Using the Phy Algorithm

Introduction

In this article, I introduce how to use the optimize_phy() function. I’ll work with two examples, one trivial, one not so much. Consider also seeing the vignette("theoretical_framework", package = "phyopt") article for a theoretical background of the algorithm.

Example

The problem of interest is:

\[ \begin{array}{lr} \min_{x, \tilde{x}} x^2 + \tilde{x}^2 ~~s.t.~~ \tilde{x} - 2 \geq 0,\\ X = \tilde{X} = [-10, 10] \end{array} \]

First, let’s load the package:

#> Loading required package: purrr
#> Loading required package: rlang
#>
#> Attaching package: 'rlang'
#> The following objects are masked from 'package:purrr':
#>
#>     %@%, flatten, flatten_chr, flatten_dbl, flatten_int, flatten_lgl,
#>     flatten_raw, invoke, splice

I’ll also set the objects below, but will explain them later.

stopper <- flow_stopper(list(max_iter = t ~ .m >= 20))
logger <- flow_logger()

Solving The Example

First, let’s define the mathematical objects of the problem:

f <- \(x, xtil) x^2 + xtil^2
g <- \(x, xtil) 0
gtil <- \(xtil) xtil - 2

x_dom <- xtil_dom <- list(c(-10, 10))

Why this format for x_dom? It could be different. In the end, it is whichever format will be useful for the way you’ll define your operators.

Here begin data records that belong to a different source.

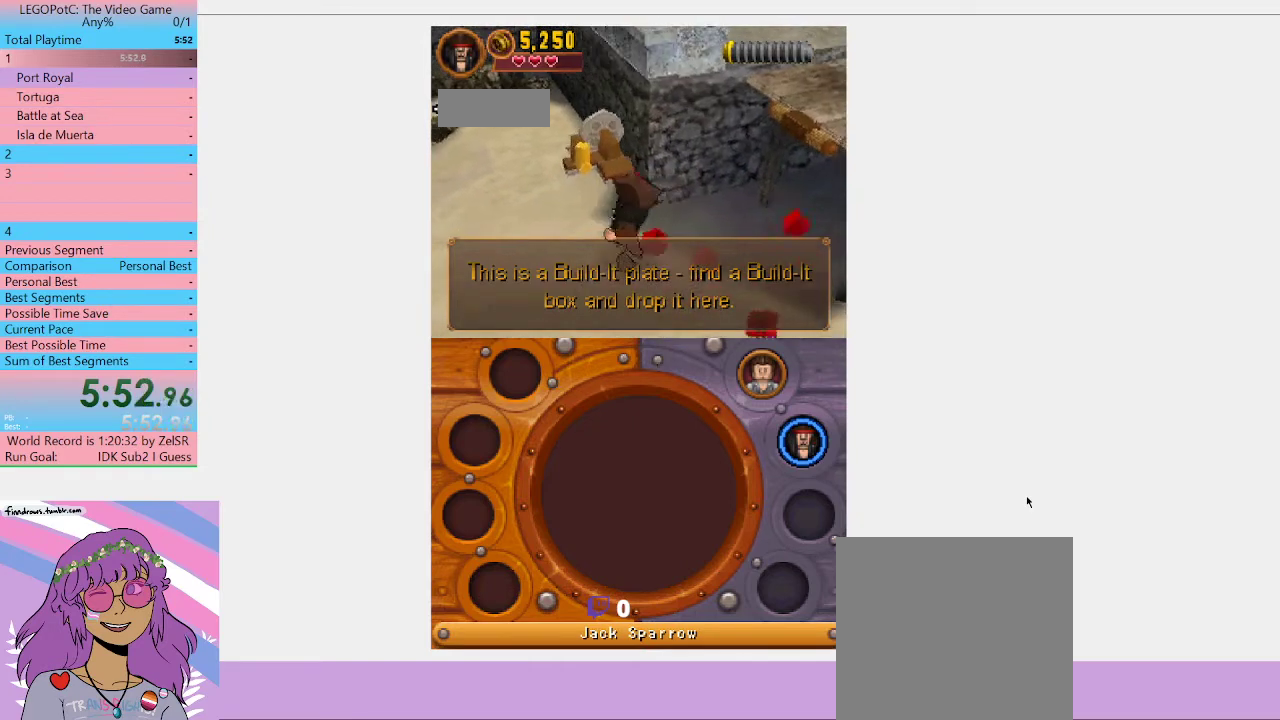
{"buttons": [], "left_stick": "up-right", "right_stick": "center", "events": [[200, "left_stick", "up-left"], [267, "B", "up"], [500, "left_stick", "up-right"]]}
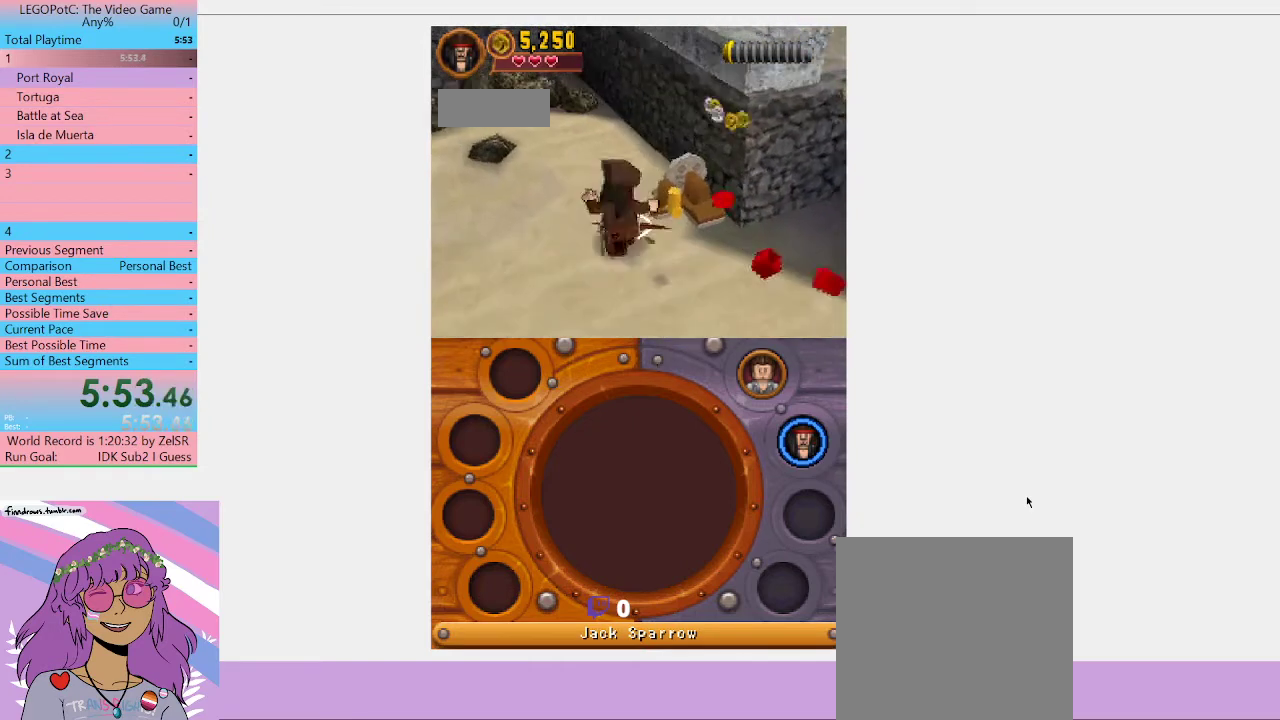
{"buttons": [], "left_stick": "center", "right_stick": "center", "events": [[100, "left_stick", "center"], [133, "B", "down"], [267, "B", "up"]]}
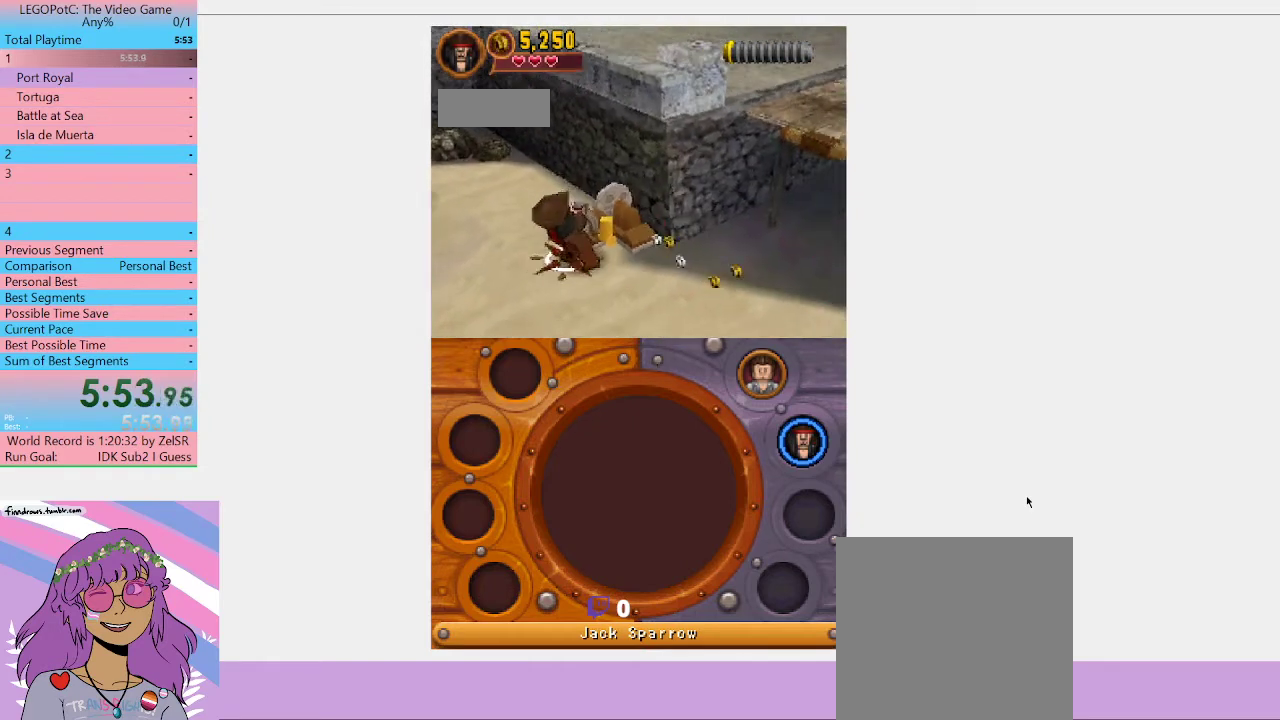
{"buttons": [], "left_stick": "center", "right_stick": "center", "events": []}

Let’s get to it then; for this problem, I’ll choose a random (uniform) sampler for initialization, a golden search for optimization, and a genetic algorithm’s approach of crossover+mutation for the updater. This could’ve been a different choice, and the user can even mix and match choices.

Initializer

The number of samples \(N\) will be fixed at \(10\), so I’ll set it at the start. Then, consider this example of random sampler, that resamples draw if it fails the constraint:

n_samples <- 10

initializer <- function(xtil_dom, gtil) {
  xtil <- rep(NA, n_samples)

  for (s in seq_len(n_samples)) {
    draw <- NA
    while (is.na(draw)) {
      draw <- runif(1, xtil_dom[[1]][1], xtil_dom[[1]][2])
      draw <- ifelse(gtil(draw) >= 0, yes = draw, no = NA)
    }
    xtil[s] <- draw
  }

  matrix(xtil, n_samples, 1)
}

Note that the arguments must be exactly those (with same names). The result is required to be a \(N \times \tilde{m}\) matrix:

initializer(xtil_dom, gtil)
#>           [,1]
#>  [1,] 4.305030
#>  [2,] 8.700652
#>  [3,] 6.810187
#>  [4,] 6.839513
#>  [5,] 7.679364
#>  [6,] 9.896784
#>  [7,] 4.310066
#>  [8,] 5.705723
#>  [9,] 8.288507
#> [10,] 5.874657

Optimizer

Now, let’s do the golden search optimizer. See the Wikipedia page to learn more about it.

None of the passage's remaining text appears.